PROBLEM DETAILS: Reproduce, without any alteration, the stretch of the material below from its first line through the line containing "Daren Ganga |".

DATA PROVIDED:
--------------------------------------------------

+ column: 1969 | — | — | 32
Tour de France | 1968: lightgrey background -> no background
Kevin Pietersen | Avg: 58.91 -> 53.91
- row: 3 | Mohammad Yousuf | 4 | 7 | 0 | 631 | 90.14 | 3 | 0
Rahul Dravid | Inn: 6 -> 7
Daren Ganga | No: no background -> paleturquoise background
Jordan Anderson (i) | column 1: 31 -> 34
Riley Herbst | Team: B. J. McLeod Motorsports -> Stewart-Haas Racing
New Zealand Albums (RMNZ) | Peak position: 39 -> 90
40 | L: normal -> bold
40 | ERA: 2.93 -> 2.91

--------------------------------------------------

FULL OUTPUT:
+ column: 1969 | — | — | 32
Tour de France | 1968: lightgrey background -> no background
Kevin Pietersen | Avg: 58.91 -> 53.91
- row: 3 | Mohammad Yousuf | 4 | 7 | 0 | 631 | 90.14 | 3 | 0
Rahul Dravid | Inn: 6 -> 7
Daren Ganga | No: no background -> paleturquoise background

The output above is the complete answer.